Feds might allow researchers to study PTSD treatment with medical marijuana
On March 14, the Department of Health and Human Services became the second government agency to authorize the research proposal, leaving only the Drug Enforcement Administration as the remaining holdout. How long the DEA will take to approve the study is unknown, but the study’s lead researcher Suzanne Sisley believes that won’t be as hard as getting HHS onboard.
"This is a great day," said Sisley, a clinical assistant professor of psychology at the University of Arizona’s medical school, to the Los Angeles Times. "The merits of a rigorous scientific trial have finally trumped politics.”
"We never relented," she added. "But most other scientists have chosen not to even apply. The process is so onerous. With the implementation of this study and the data generated, this could lead to other crucial research projects."

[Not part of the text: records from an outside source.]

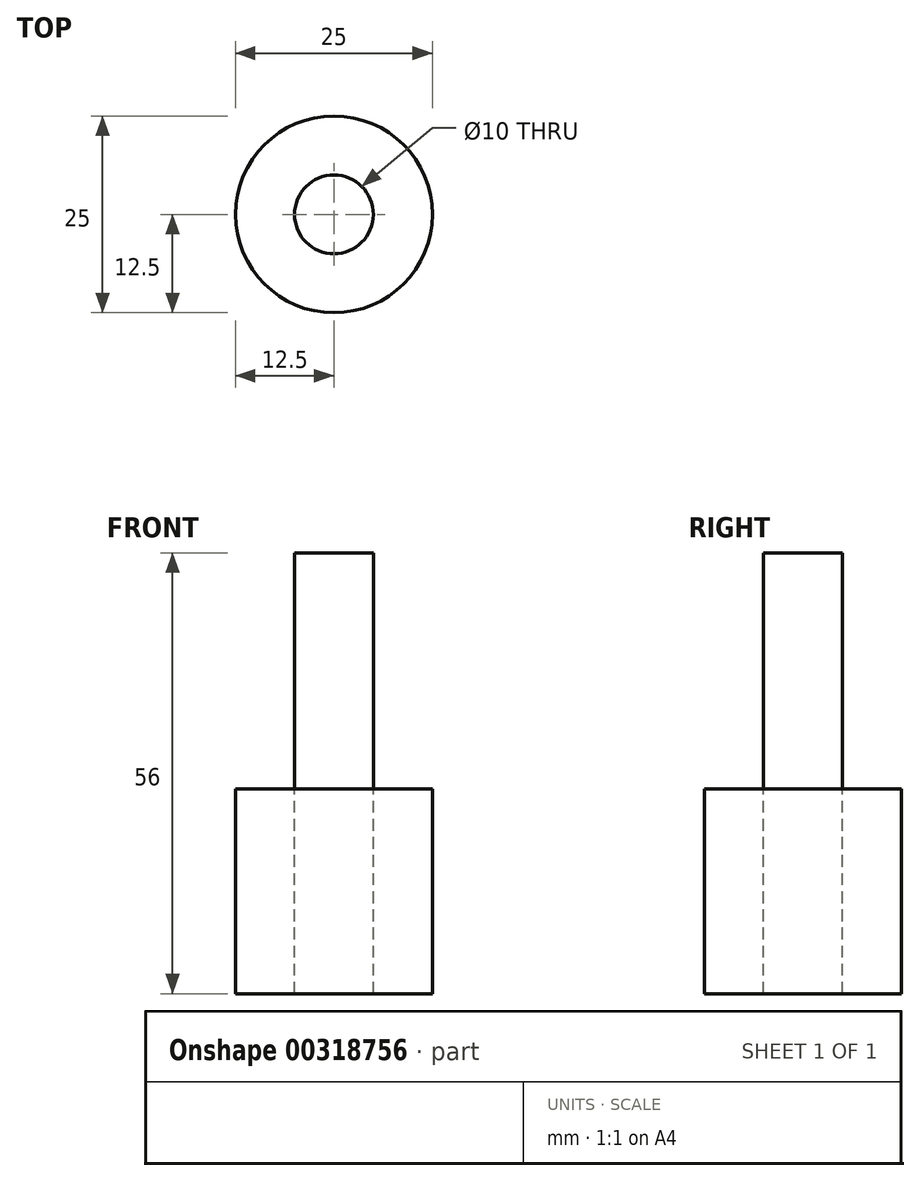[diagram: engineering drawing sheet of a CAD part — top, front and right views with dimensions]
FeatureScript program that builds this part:
annotation { "Feature Type Name" : "Feature", "Feature Type Description" : "" }
export const myFeature = defineFeature(function(context is Context, id is Id, definition is map)
    precondition{}
    {
        {
            var Q0;
            Q0=qCreatedBy(makeId("Top.planeOp"),FACE);
            var sketch = newSketch(context, id + "F0", { "sketchPlane" : qUnion([Q0])});
            skCircle(sketch, "E0", {"center": v(0, 0) * mm, "radius": 12.5 * mm});
            skSolve(sketch);
        }
        {
            var Q0;
            Q0=makeQuery(id+"F0.imprint","IMPRINT",FACE,{"disambiguationData":[TD([[makeQuery(id+"F0.imprint","IMPRINT",EDGE,{"derivedFrom":sQuery(id+"F0.wireOp",EDGE,"E0")}),1.0]])]});
            extrude(context, id + "F1", {"entities" : qUnion([Q0]), "depth" : 26 * mm, "offsetDistance" : 25 * mm});
        }
        {
            var Q0;
            Q0=makeQuery(id+"F1.opExtrude","CAP_FACE",FACE,{"disambiguationData":[OSD([sQuery(id+"F0.wireOp",EDGE,"E0")])],"isStart":false});
            var sketch = newSketch(context, id + "F2", { "sketchPlane" : qUnion([Q0])});
            skCircle(sketch, "E1", {"center": v(0, 0) * mm, "radius": 5 * mm});
            skSolve(sketch);
        }
        {
            var Q0;
            Q0=makeQuery(id+"F2.imprint","IMPRINT",FACE,{"disambiguationData":[TD([[makeQuery(id+"F2.imprint","IMPRINT",EDGE,{"derivedFrom":sQuery(id+"F2.wireOp",EDGE,"E1")}),1.0]])]});
            extrude(context, id + "F3", {"entities" : qUnion([Q0]), "operationType" : NewBodyOperationType.REMOVE, "oppositeDirection" : true, "depth" : 26 * mm, "offsetDistance" : 25 * mm});
        }
        {
            var Q0;
            Q0=makeQuery(id+"F1.opExtrude","CAP_FACE",FACE,{"disambiguationData":[OSD([sQuery(id+"F0.wireOp",EDGE,"E0")])],"isStart":false});
            var sketch = newSketch(context, id + "F4", { "sketchPlane" : qUnion([Q0])});
            skCircle(sketch, "E2", {"center": v(0, 0) * mm, "radius": 5 * mm});
            skSolve(sketch);
        }
        {
            var Q0;
            Q0 = qSketchRegion(id + "F4", true);
            extrude(context, id + "F5", {"entities" : qUnion([Q0]), "depth" : 30 * mm, "offsetDistance" : 25 * mm});
        }
    });
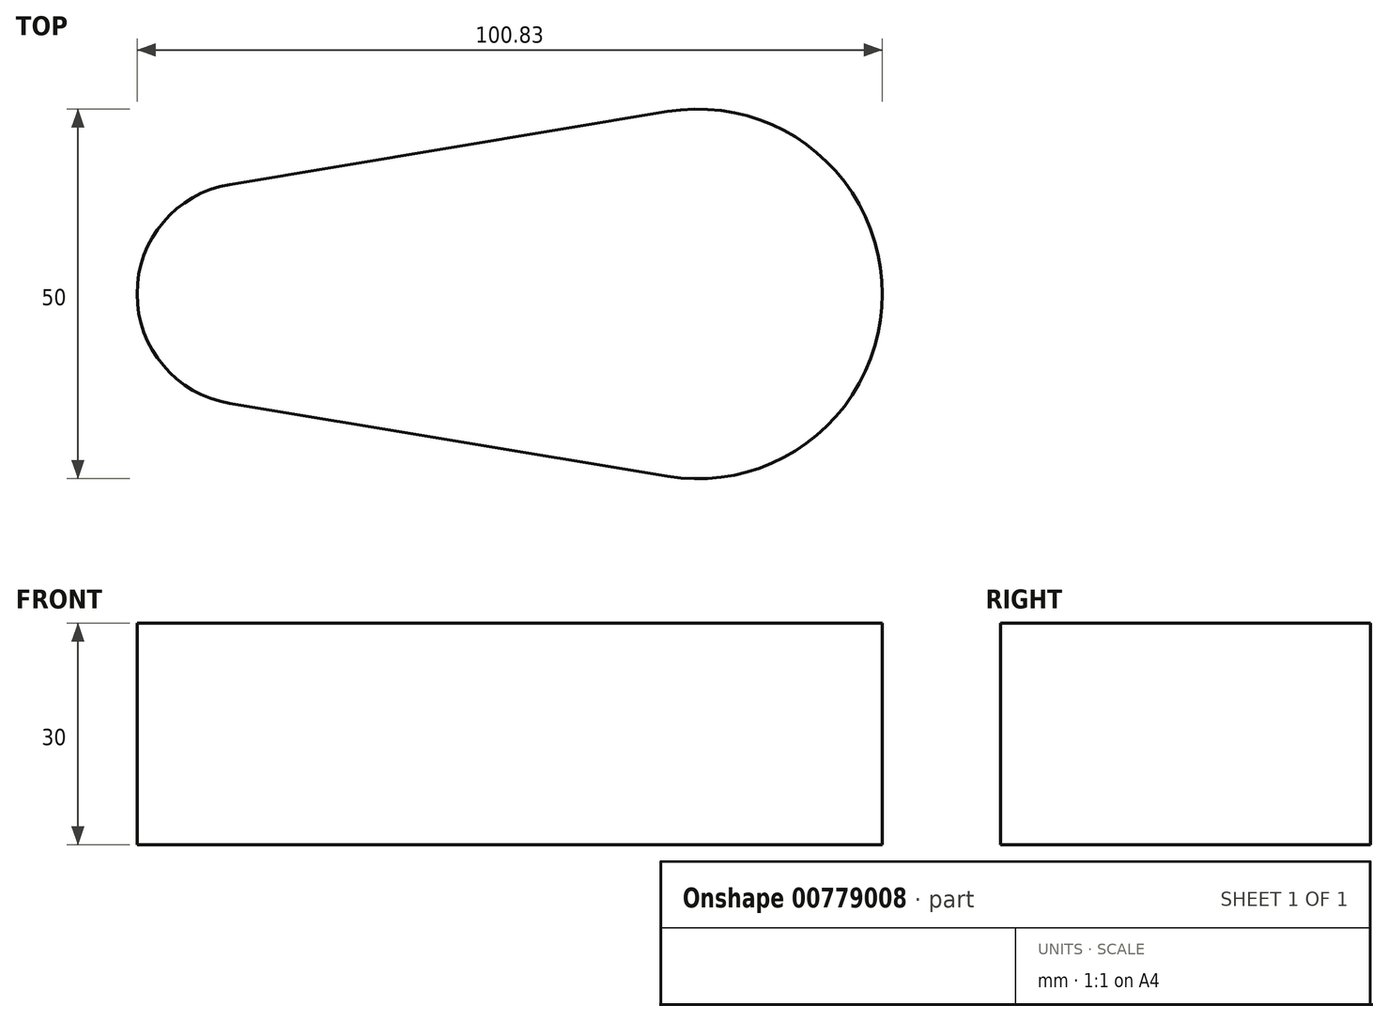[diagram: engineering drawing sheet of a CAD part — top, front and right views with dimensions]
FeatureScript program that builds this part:
annotation { "Feature Type Name" : "Feature", "Feature Type Description" : "" }
export const myFeature = defineFeature(function(context is Context, id is Id, definition is map)
    precondition{}
    {
        {
            var Q0;
            Q0=qCreatedBy(makeId("Top.planeOp"),FACE);
            var sketch = newSketch(context, id + "F0", { "sketchPlane" : qUnion([Q0])});
            skLineSegment(sketch, "E0", {"start": v(-59.18, 14.8) * mm, "end": v(0, 24.66) * mm});
            skArc(sketch, "E1", {"start": v(-59.18, 14.8) * mm, "mid": v(-71.72, 0) * mm, "end": v(-59.18, -14.8) * mm});
            skArc(sketch, "E2", {"start": v(0, -24.66) * mm, "mid": v(29.1, 0) * mm, "end": v(0, 24.66) * mm});
            skLineSegment(sketch, "E3", {"start": v(-105.43, 0) * mm, "end": v(101.13, 0) * mm, "construction": true});
            skLineSegment(sketch, "E4.MirrorCS", {"start": v(-59.18, -14.8) * mm, "end": v(0, -24.66) * mm});
            skSolve(sketch);
        }
        {
            var Q0;
            Q0 = qSketchRegion(id + "F0", true);
            extrude(context, id + "F1", {"entities" : qUnion([Q0]), "depth" : 30 * mm, "offsetDistance" : 25.4 * mm});
        }
    });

According to USA Today, Sisley’s study will unfold over the course of 10 weeks and involve 50 veterans. In addition to study the effects of various doses of marijuana to treat PTSD, researchers will also try to determine whether or not there are any notable differences between smoking pot and vaporizing it.

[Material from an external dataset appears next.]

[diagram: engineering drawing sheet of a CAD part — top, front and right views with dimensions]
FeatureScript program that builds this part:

Six states already list PTSD as a disorder that qualifies individual access to medical marijuana, but the government has typically enforced strict rules governing the ability of researchers to study the drug’s medical usefulness. If this research is successful, the Multidisciplinary Association for Psychedelic Studies believes it could eventually lead to a prescription drug.
"What that means is we have labels, lists of side effects, knowledge of different strains and how they have different effects," MAPS spokesman Brad Burge told USA Today.
Since marijuana is still classified as a Schedule I substance – typically reserved for drugs with no accepted medical use – obtaining it for research purposes has been difficult. Some Congress members have urged President Obama to remove marijuana from that classification, but in the meantime Rep. Earl Blumenauer (D-Ore.) believes researchers face “impossible burdens.”
"These are not people who are going to be involved with some clandestine production of the drug or do something nefarious. They are trying to do scientific research that will add to the body of knowledge and safety," he told the LA Times.
As noted by the Associated Press, somewhere between 11 and 20 percent of all soldiers who served in Iraq and Afghanistan suffer from PTSD, as well as 7.7 million Americans total.